Prior authorization delays hospital admissions, Dr. Singh said. It steers patients away from specialty hospitals like Good Shepherd, which have intensive care schedules, to general nursing homes and home care, where treatment times are shorter and readmission rates are higher, he added — taking time away from staff who could be devoted to patient care.
On a recent weekend, Dr. Singh spent two hours coordinating and filing a claim for a patient who had a spinal cord injury and brain injury. After 19 days at Good Shepherd, “she's made a lot of progress, but she's not safe to be at home alone,” Dr. Singh said. But her insurance company “is telling us to discharge her now.” He decided instead to extend her hospital stay while the pre-approval claim proceeds. “Unfortunately, we have to cover the costs,” he said. The cost is about $1,800 a day.
Will Medicare's new rules make a difference? So far, Good Shepherd has “continued to see the same level of resistance from Advantage plans,” Dr. Singh said.
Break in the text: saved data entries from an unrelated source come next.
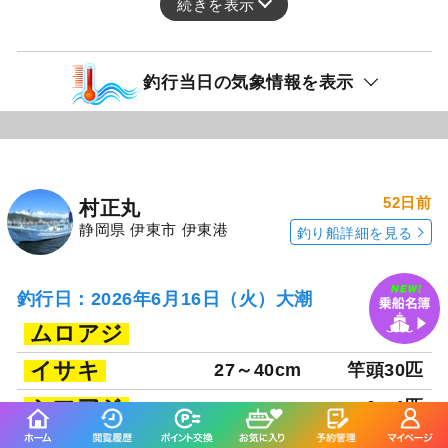
続きを表示
釣行当日の気象情報を表示
52日前
村正丸
静岡県 伊東市 伊東港
釣り船詳細を見る
釣行日：2026年6月16日（火）大潮
ムロアジ
イサキ
27～40cm
竿頭30匹
シマアジ
0～1匹
サバ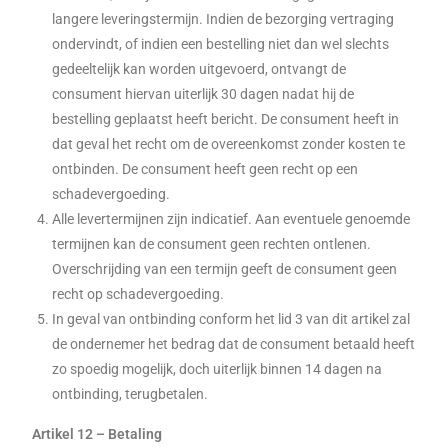
langere leveringstermijn. Indien de bezorging vertraging
ondervindt, of indien een bestelling niet dan wel slechts
gedeeltelijk kan worden uitgevoerd, ontvangt de
consument hiervan uiterlijk 30 dagen nadat hij de
bestelling geplaatst heeft bericht. De consument heeft in
dat geval het recht om de overeenkomst zonder kosten te
ontbinden. De consument heeft geen recht op een
schadevergoeding.
Alle levertermijnen zijn indicatief. Aan eventuele genoemde
termijnen kan de consument geen rechten ontlenen.
Overschrijding van een termijn geeft de consument geen
recht op schadevergoeding.
In geval van ontbinding conform het lid 3 van dit artikel zal
de ondernemer het bedrag dat de consument betaald heeft
zo spoedig mogelijk, doch uiterlijk binnen 14 dagen na
ontbinding, terugbetalen.
Artikel 12 – Betaling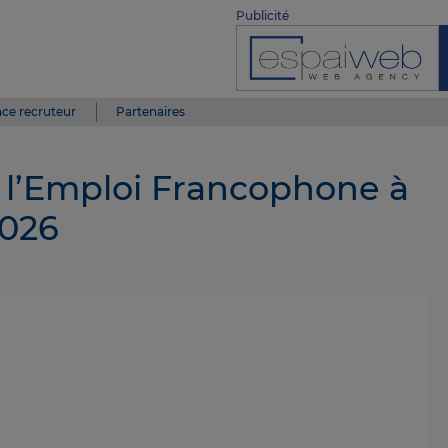
Publicité
ce recruteur
Partenaires
l’Emploi Francophone à
2026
“The intention is clear, but the jury is still out on whether it's working,” said Lipschutz, of the Medicare Advocacy Center.
“It all comes down to enforcement,” he said, but he noted one lesson he learned from his researchers: There's value in appeals.
That's normal. In early 2022, Nathanson was diagnosed with prostate cancer. His oncologist ordered a special MRI scan that his Advantage plan denied. But his doctor contacted the insurance company, and after some back-and-forth, the company agreed to cover the cost of the scan. Nathanson is in remission, but he's still upset that his treatment was delayed by two to three weeks.
But when Nathanson appealed for further rehabilitation at Episcopal Homes, the insurance company refused. She was hospitalized for two more days, and the couple had to pay $1,000 out of pocket, which they consider lucky they could afford.
Nathanson broke her hip last fall and now lives in Episcopal Homes. She, too, is upset that the insurance company ignored medical experts' advice. “I wish I could have stayed with them longer,” she said in an email. “But I had to go home before I was ready.”